Exercise details
Set down all of the lines below exactly as they are given.

Data provided
☆ ☆ ☆ ☆ ☆

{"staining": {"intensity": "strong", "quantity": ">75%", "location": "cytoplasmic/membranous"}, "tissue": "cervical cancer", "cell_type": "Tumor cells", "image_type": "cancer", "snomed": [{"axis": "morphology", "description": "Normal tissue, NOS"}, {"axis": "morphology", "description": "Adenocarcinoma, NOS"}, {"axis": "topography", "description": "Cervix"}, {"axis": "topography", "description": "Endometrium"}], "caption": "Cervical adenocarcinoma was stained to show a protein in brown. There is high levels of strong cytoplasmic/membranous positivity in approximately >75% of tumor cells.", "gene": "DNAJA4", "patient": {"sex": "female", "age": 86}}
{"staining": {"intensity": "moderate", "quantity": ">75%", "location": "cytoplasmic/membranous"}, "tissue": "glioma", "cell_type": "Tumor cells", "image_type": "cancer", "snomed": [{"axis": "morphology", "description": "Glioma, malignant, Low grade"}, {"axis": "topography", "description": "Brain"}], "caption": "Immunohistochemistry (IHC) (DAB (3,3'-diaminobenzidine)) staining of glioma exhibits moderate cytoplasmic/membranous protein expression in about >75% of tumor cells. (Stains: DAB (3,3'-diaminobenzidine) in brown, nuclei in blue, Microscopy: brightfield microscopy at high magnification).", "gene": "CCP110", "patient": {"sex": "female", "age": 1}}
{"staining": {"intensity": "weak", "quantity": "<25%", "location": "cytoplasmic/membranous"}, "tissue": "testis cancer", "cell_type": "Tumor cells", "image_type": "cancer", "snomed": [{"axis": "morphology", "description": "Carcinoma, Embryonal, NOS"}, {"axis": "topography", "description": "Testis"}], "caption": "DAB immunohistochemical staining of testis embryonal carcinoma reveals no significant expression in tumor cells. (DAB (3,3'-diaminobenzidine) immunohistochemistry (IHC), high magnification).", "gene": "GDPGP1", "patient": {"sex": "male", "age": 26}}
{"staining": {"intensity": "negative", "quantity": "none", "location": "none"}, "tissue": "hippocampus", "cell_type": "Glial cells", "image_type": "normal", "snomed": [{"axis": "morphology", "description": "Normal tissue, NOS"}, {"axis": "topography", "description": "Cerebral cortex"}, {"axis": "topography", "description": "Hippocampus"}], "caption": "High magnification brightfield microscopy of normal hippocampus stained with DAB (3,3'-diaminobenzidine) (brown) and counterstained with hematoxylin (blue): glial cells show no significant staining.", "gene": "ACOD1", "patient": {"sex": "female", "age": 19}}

☆ ☆ ☆ ☆ ☆

Written solution
{"staining": {"intensity": "strong", "quantity": ">75%", "location": "cytoplasmic/membranous"}, "tissue": "cervical cancer", "cell_type": "Tumor cells", "image_type": "cancer", "snomed": [{"axis": "morphology", "description": "Normal tissue, NOS"}, {"axis": "morphology", "description": "Adenocarcinoma, NOS"}, {"axis": "topography", "description": "Cervix"}, {"axis": "topography", "description": "Endometrium"}], "caption": "Cervical adenocarcinoma was stained to show a protein in brown. There is high levels of strong cytoplasmic/membranous positivity in approximately >75% of tumor cells.", "gene": "DNAJA4", "patient": {"sex": "female", "age": 86}}
{"staining": {"intensity": "moderate", "quantity": ">75%", "location": "cytoplasmic/membranous"}, "tissue": "glioma", "cell_type": "Tumor cells", "image_type": "cancer", "snomed": [{"axis": "morphology", "description": "Glioma, malignant, Low grade"}, {"axis": "topography", "description": "Brain"}], "caption": "Immunohistochemistry (IHC) (DAB (3,3'-diaminobenzidine)) staining of glioma exhibits moderate cytoplasmic/membranous protein expression in about >75% of tumor cells. (Stains: DAB (3,3'-diaminobenzidine) in brown, nuclei in blue, Microscopy: brightfield microscopy at high magnification).", "gene": "CCP110", "patient": {"sex": "female", "age": 1}}
{"staining": {"intensity": "weak", "quantity": "<25%", "location": "cytoplasmic/membranous"}, "tissue": "testis cancer", "cell_type": "Tumor cells", "image_type": "cancer", "snomed": [{"axis": "morphology", "description": "Carcinoma, Embryonal, NOS"}, {"axis": "topography", "description": "Testis"}], "caption": "DAB immunohistochemical staining of testis embryonal carcinoma reveals no significant expression in tumor cells. (DAB (3,3'-diaminobenzidine) immunohistochemistry (IHC), high magnification).", "gene": "GDPGP1", "patient": {"sex": "male", "age": 26}}
{"staining": {"intensity": "negative", "quantity": "none", "location": "none"}, "tissue": "hippocampus", "cell_type": "Glial cells", "image_type": "normal", "snomed": [{"axis": "morphology", "description": "Normal tissue, NOS"}, {"axis": "topography", "description": "Cerebral cortex"}, {"axis": "topography", "description": "Hippocampus"}], "caption": "High magnification brightfield microscopy of normal hippocampus stained with DAB (3,3'-diaminobenzidine) (brown) and counterstained with hematoxylin (blue): glial cells show no significant staining.", "gene": "ACOD1", "patient": {"sex": "female", "age": 19}}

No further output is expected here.